In telecommunication, a two-wire circuit is characterized by supporting transmission in two directions simultaneously, as opposed to four-wire circuits, which have separate pairs for transmit and receive. The subscriber local loop from the telco central office are almost all two wire for analog baseband voice calls (and some digital services like ISDN), and converted to four-wire at the line card back when telephone switching was performed on baseband audio. Today the audio is digitized and processed completely in the digital domain upstream from the local loop.

The reason for using two wires rather than four is simple economics—half the materials cost half as much to purchase and install. Note the use of the past-tense "cost," as installation of two-wire copper local loops for telephony was done primarily during the mid 20th century. In the first world there is no new infrastructure planning for new copper-based technology, and as customers are migrating to cellular telephony and high-speed Internet, wireline carriers are abandoning their copper local loops, tearing out the copper and replacing it with fiber-optic cable and/or selling the rights-of-way to third parties for private use. In developing nations, wireless communications are considered to be the most cost-effective from an infrastructure perspective. Two-wire circuits in new installations are limited to intercom and military field telephone applications, though these too are being supplanted by modern digital communication modes.

To communicate in both directions in the same wire pair, conversion between four-wire and two-wire was necessary, both at the telephone and at the central office. A hybrid coil accomplishes the conversion for both. At the central office, it is part of a four-wire terminating set, more often as part of a line card. A modern line card has no two-to-four wire conversion whatsoever; it is strictly an analog/digital interface to a system that has a completely digital and integrated signal path internally. Using actual wires to circuit switch a telephone call became obsolete when the crossbar switch (a mechanical system) was replaced by 4ESS electronic switches in the 1970s by the Bell System in the US. The old telephone hybrids of yore have been replaced by inexpensive IC chip-based components that perform the same functions at greatly reduced cost. When personal computing and the Internet became popular at the end of the 20th century, the inductive load of traditional hybrids became a liability for computer modem users, and remaining loading coils in subscriber lines were scrapped.

== Impedance standards ==

Different countries have different standards for telephone impedance.

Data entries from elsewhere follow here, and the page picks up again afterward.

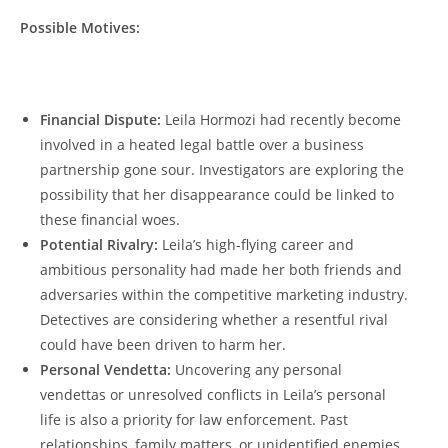
Possible ⁣Motives:
‍ ‍ ​
Financial ‍Dispute:
⁤Leila Hormozi had recently​ become
involved in a ‍heated legal battle⁣ over ⁣a business𝅺
partnership‍ gone sour. ⁢Investigators ⁣are exploring‌ the
possibility⁤ that her𝅺 disappearance 𝅺could be⁢ linked ⁢to
these 𝅺financial woes.
Potential Rivalry:
Leila’s high-flying career⁢ and
ambitious personality had made her both friends and
adversaries within the competitive‌ marketing ​industry.
‍Detectives ‌are considering𝅺 whether ‌a resentful rival
could 𝅺have‍ been driven to​ harm ‍her.
Personal 𝅺Vendetta:
Uncovering ⁢any personal
⁤vendettas or unresolved conflicts in Leila’s ⁤personal
𝅺life is also a priority𝅺 for𝅺 law enforcement. ‍Past
relationships,​ family ‍matters, or unidentified enemies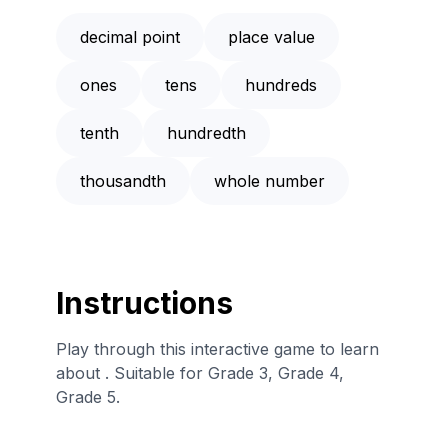
decimal point
place value
ones
tens
hundreds
tenth
hundredth
thousandth
whole number
Instructions
Play through this interactive game to learn
about . Suitable for Grade 3, Grade 4,
Grade 5.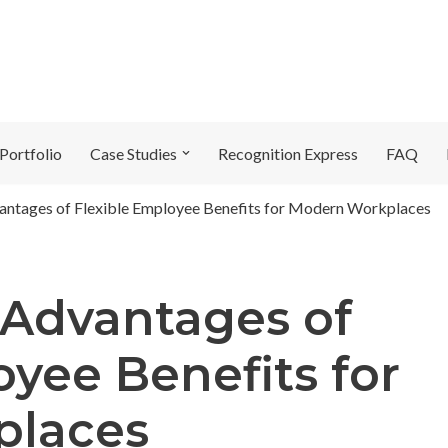
Portfolio
Case Studies
Recognition Express
FAQ
vantages of Flexible Employee Benefits for Modern Workplaces
 Advantages of
oyee Benefits for
places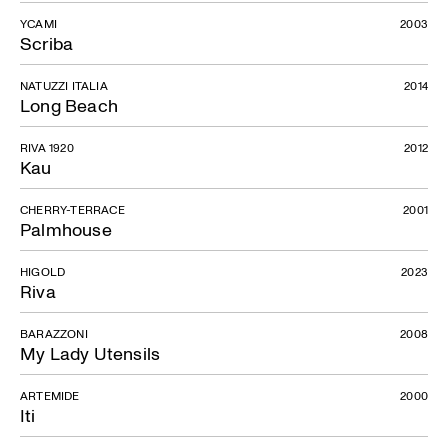
YCAMI
2003
Scriba
NATUZZI ITALIA
2014
Long Beach
RIVA 1920
2012
Kau
CHERRY-TERRACE
2001
Palmhouse
HIGOLD
2023
Riva
BARAZZONI
2008
My Lady Utensils
ARTEMIDE
2000
Iti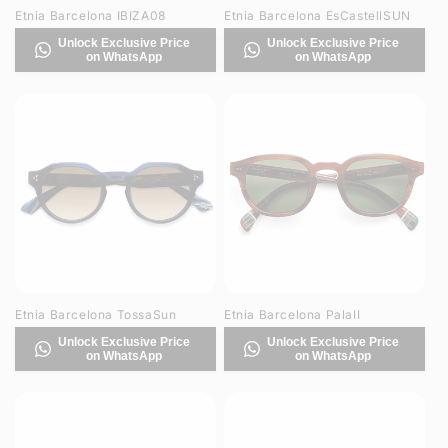
Etnia Barcelona IBIZA08
Etnia Barcelona EsCastellSUN
Unlock Exclusive Price
Unlock Exclusive Price
on WhatsApp
on WhatsApp
Etnia Barcelona TossaSun
Etnia Barcelona PalaII
Unlock Exclusive Price
Unlock Exclusive Price
on WhatsApp
on WhatsApp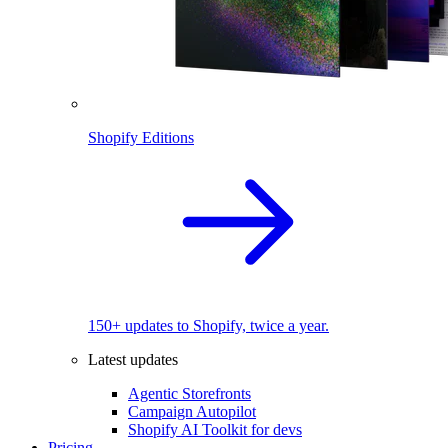
Shopify Editions
150+ updates to Shopify, twice a year.
Latest updates
Agentic Storefronts
Campaign Autopilot
Shopify AI Toolkit for devs
Pricing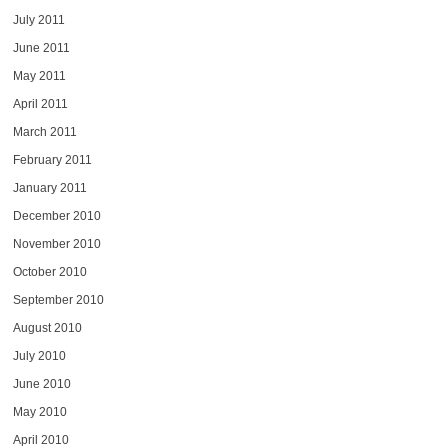
July 2011
June 2011
May 2011
April 2011
March 2011
February 2011
January 2011
December 2010
November 2010
October 2010
September 2010
August 2010
July 2010
June 2010
May 2010
April 2010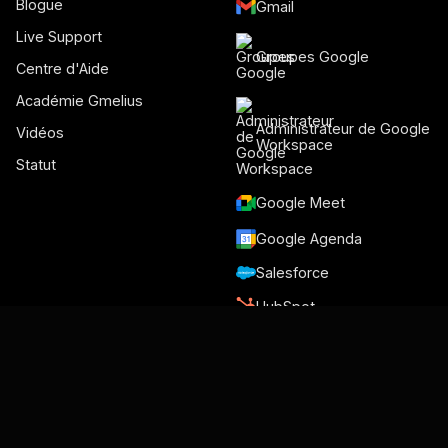
Blogue
Gmail
Live Support
Groupes Google
Centre d'Aide
Académie Gmelius
Administrateur de Google
Vidéos
Workspace
Statut
Google Meet
Google Agenda
Salesforce
HubSpot
Slack
Trello
NiceReply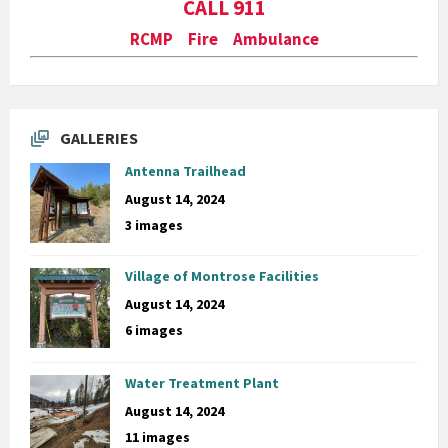
CALL 911
RCMP Fire Ambulance
GALLERIES
Antenna Trailhead
August 14, 2024
3 images
Village of Montrose Facilities
August 14, 2024
6 images
Water Treatment Plant
August 14, 2024
11 images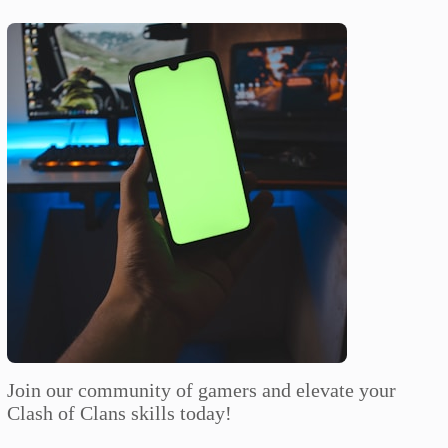
Join our community of gamers and elevate your
Clash of Clans skills today!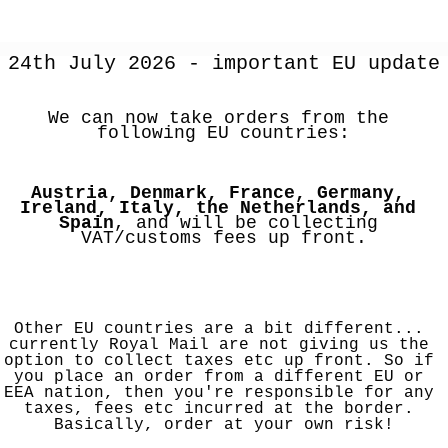
24th July 2026 - important EU update
We can now take orders from the 
following EU countries:
Austria, Denmark, France, Germany, 
Ireland, Italy, the Netherlands, and 
Spain
, and will be collecting 
VAT/customs fees up front.
Other EU countries are a bit different... 
currently Royal Mail are not giving us the 
option to collect taxes etc up front. So if 
you place an order from a different EU or 
EEA nation, then you're responsible for any 
taxes, fees etc incurred at the border. 
Basically, order at your own risk!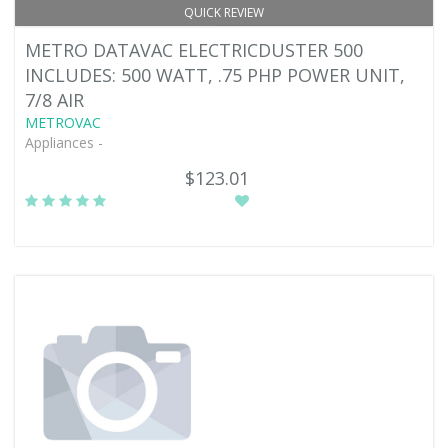
QUICK REVIEW
METRO DATAVAC ELECTRICDUSTER 500
INCLUDES: 500 WATT, .75 PHP POWER UNIT,
7/8 AIR
METROVAC
Appliances -
$123.01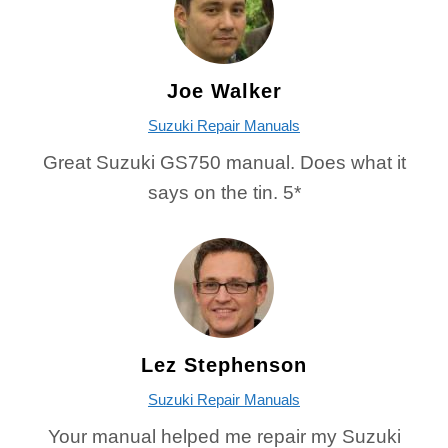
Joe Walker
Suzuki Repair Manuals
Great Suzuki GS750 manual. Does what it
says on the tin. 5*
Lez Stephenson
Suzuki Repair Manuals
Your manual helped me repair my Suzuki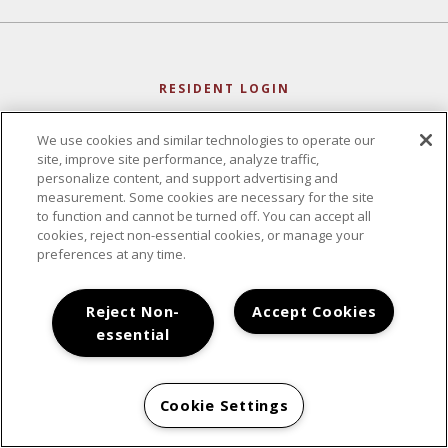
RESIDENT LOGIN
We use cookies and similar technologies to operate our
site, improve site performance, analyze traffic,
personalize content, and support advertising and
measurement. Some cookies are necessary for the site
to function and cannot be turned off. You can accept all
cookies, reject non-essential cookies, or manage your
preferences at any time.
Reject Non-
Accept Cookies
essential
CONTACT
Cookie Settings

| Country | Termination nickname | Summary | Reference |
|---|---|---|---|
| Australia | TN12 | 220Ω + ( 820Ω || 120 nF ) | AS/ACIF S002 |
| Canada | 600Ω | 600Ω | CS-03 Part I |
| European Union | CTR21* | 270Ω + ( 750Ω || 150 nF ) | ETSI ES 202 971 V1.2.1 |
| New Zealand | BT3 | 370Ω + ( 620Ω || 310 nF ) | PTC200 |
| North America | 600Ω | 600Ω | TIA-470.210 |

- The European regulatory requirement CTR 21 has been officially withdrawn. Some manufacturers prefer to continue meeting CTR 21, but there is little reason to do so.